Having entered The Gulf of Mexico from Destin Florida, not only was it making me a little nervous with the waves crashing down on me, it was totally exhilarating!
It was an amazing experience paddling the clear blue water and glimpsing down to see the sandy bottom between the crashing waves. Although I was soaked, the water was warm and refreshing at the same time. It was a well needed break from the relentless rays of the sun.
We had a 3 1/2 mile fight against the waves, swells, wind and current…I was exhausted but still loving the moment of being there. At one point, a huge sea turtle stuck its head out of the water to observe my struggles. Just before he disappeared into the water, I’m pretty sure he, “Tisk-tisk”, and shook his head in disbelief. He wasn’t the only one though. A search and rescue helicopter came pretty close to check us out too.
As it was time to make our approach and get onto the beautiful white sandy beach, I positioned myself in the direction of the shoreline and with the waves, trying to make sure my kayak doesn’t end up sideways, which would give the crashing waves the perfect opportunity to put me in the ol’ spin cycle. Ugh! Too Late!!! A huge wave picked me up, tossed me to another huge wave and just like a Football Quarterback, that wave threw me and my kayak in the perfect spiral spin to the next wave, which totally fumbled me.
So there I was, upside down in the crashing waves, thinking, “Oh boy, this sucks”, I lost my sunglasses. Oh, and it salty water tasted horrible! “cough cough gag”
Out of the kayak but holding on, the waves pushed me to shore, where a family of 4 dragged my drowned kayak onto shore.
According my GPS, at one point I had traveled 8.7 miles / hour. Ya, kayaks were not meant to go that fast. The Quarterback Wave proved that theory wrong.
The next morning we decided that we would backtrack to Destin and proceed on the ICW until it was absolutely necessary to get back on The Gulf.

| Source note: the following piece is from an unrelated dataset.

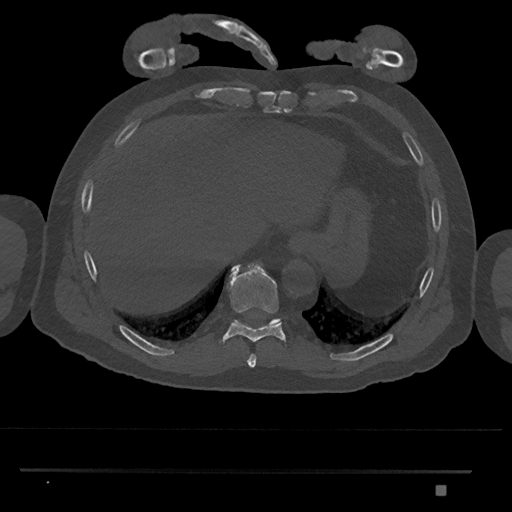
CT including the spine, one axial slice. Position 1049 of 1134 along the scan axis. Reconstruction kernel Br40s/3. 120 kVp. Bone window (W 1800 / L 400 HU). 0.5 mm slice thickness. 512 × 512 image matrix, field of view 429 × 429 mm. Male patient, age 65 years. Case-level facts recorded for this patient, not image findings: primary cancer: prostate.
Structures marked on this image (semi-automatic segmentation, software-assisted and operator-edited):
- T10 vertebra: box from (x=234, y=318) to (x=281, y=324) px
- T8 vertebra: (x=247, y=354)–(x=256, y=367)
- T9 vertebra: (x=220, y=264)–(x=285, y=343)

But first, we would have to get into our kayaks and enter the Defensive Linebackers of Waves who would do their best to keep us from getting back onto the water…..ugh.
Trying to time the waves and when my attempt might be successful… ya, I blew it twice. Flipped over both times. Now I was frustrated and thinking, “Who’s dumb idea was it to kayak for 15 months?”…ugh!
My third and final attempt to get into my kayak and get past the relentless incoming crashing waves of 3 – 4 feet….. Success!
As for David, although he didn’t flip over, he did tip over, taking in water. I think his better success at it has to do with one thing….my kayak was new to the sport, so it was scared of water.